Both book smart and street savvy 

Rounding out the list of guests for the school’s “Entrepreneurship and Innovation in Music” series is David Cutler, director of music entrepreneurship at the University of South Carolina School of Music, and author of the book The Savvy Musician: Building a Career, Earning a Living, & Making a Difference
 
An accomplished classical and jazz pianist, Cutler not only performed a public recital in Beall Concert Hall in January 2013, he also engaged in a little behind-the-scenes work with faculty members and students.
 
Cutler led separate workshops with both faculty members and students in the School of Music and Dance, to help orient the institution to a culture of entrepreneurship, self-promotion, and career preparedness.
 
“Like so many music students, I thought that my job was to go to school and do a good job,” says Cutler. He focused on the same things many students do: awards, grades, and positive feedback from his professors.
 
Cutler thought he was on the right track until just a month before he earned his master’s degree at an East Coast university—at that time a degree he intended to be his final schooling—when he posed a question to one of his professors: “What should I do with my life?”
 
“For the first time in our relationship, I experienced a new experience—a blank stare,” Cutler recalls.
 
Cutler never intended the offhand query to be a watershed moment, but the more he thought about it, the larger that blank stare loomed for him, leading him to a realization.
 
Cutler says the questions circling though his mind concerning how he might support himself as a musician “weren’t just my problems, they were problems facing an entire community,” the community of the performing arts in higher education.
 
“We as an institution—music schools—have done an incredible job of producing outstanding artists,” says Cutler. “But the question becomes, what are [students] going to do? And I feel like there is an ethical imperative.”
 
“I didn’t write The Savvy Musician because I was born knowing all the answers,” adds Cutler. “I wrote it because I didn’t.” 

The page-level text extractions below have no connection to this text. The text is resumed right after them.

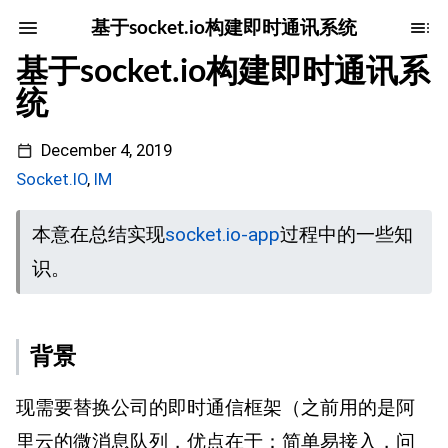
基于socket.io构建即时通讯系统
基于socket.io构建即时通讯系
统
December 4, 2019
Socket.IO
,
IM
本意在总结实现
socket.io-app
过程中的一些知
识。
背景
现需要替换公司的即时通信框架（之前用的是阿
里云的微消息队列，优点在于：简单易接入，问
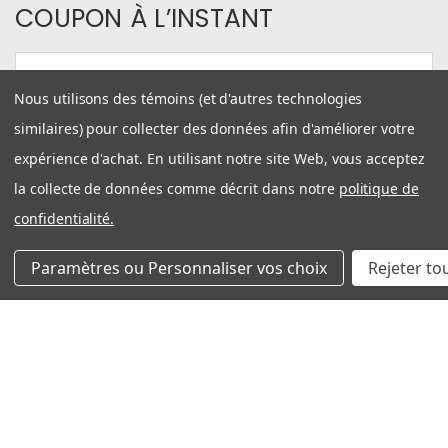
COUPON À L’INSTANT
Courriel
Nous utilisons des témoins (et d'autres technologies
similaires) pour collecter des données afin d'améliorer votre
expérience d'achat. En utilisant notre site Web, vous acceptez
la collecte de données comme décrit dans notre
politique de
confidentialité.
NAVIGUER
Paramètres ou Personnaliser vos choix
Rejeter to
MAGASINER TOUS NOS FILTRES
NOTRE HISTOIRE
INFOS PRATIQUES
ENGLISH
ME CONNECTER
OU
CRÉER UN COMPTE
SITEMAP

For his work in Eugene, Cutler focused on identifying and codifying what the UO School of Music and Dance already does particularly well, and assisted faculty members in focusing on those areas of expertise.
 
For their part, says Van Dreel, she and her SOMD faculty colleagues are keen to find ways they can incorporate Cutler’s ideas into their standing curriculum.
 
“There was a time when we tried to make all music schools the same,” says Cutler. That time, he says, has passed.
 
“How does the University of Oregon program go forward to offer a twenty-first century education to its students, and one that allows the University of Oregon to shine as a national leader, and to have its own identity?” Cutler asks.
 
With the help of Cutler and the other “Entrepreneurship and Innovation in Music” series guests, it may be time for the UO School of Music and Dance faculty to find out.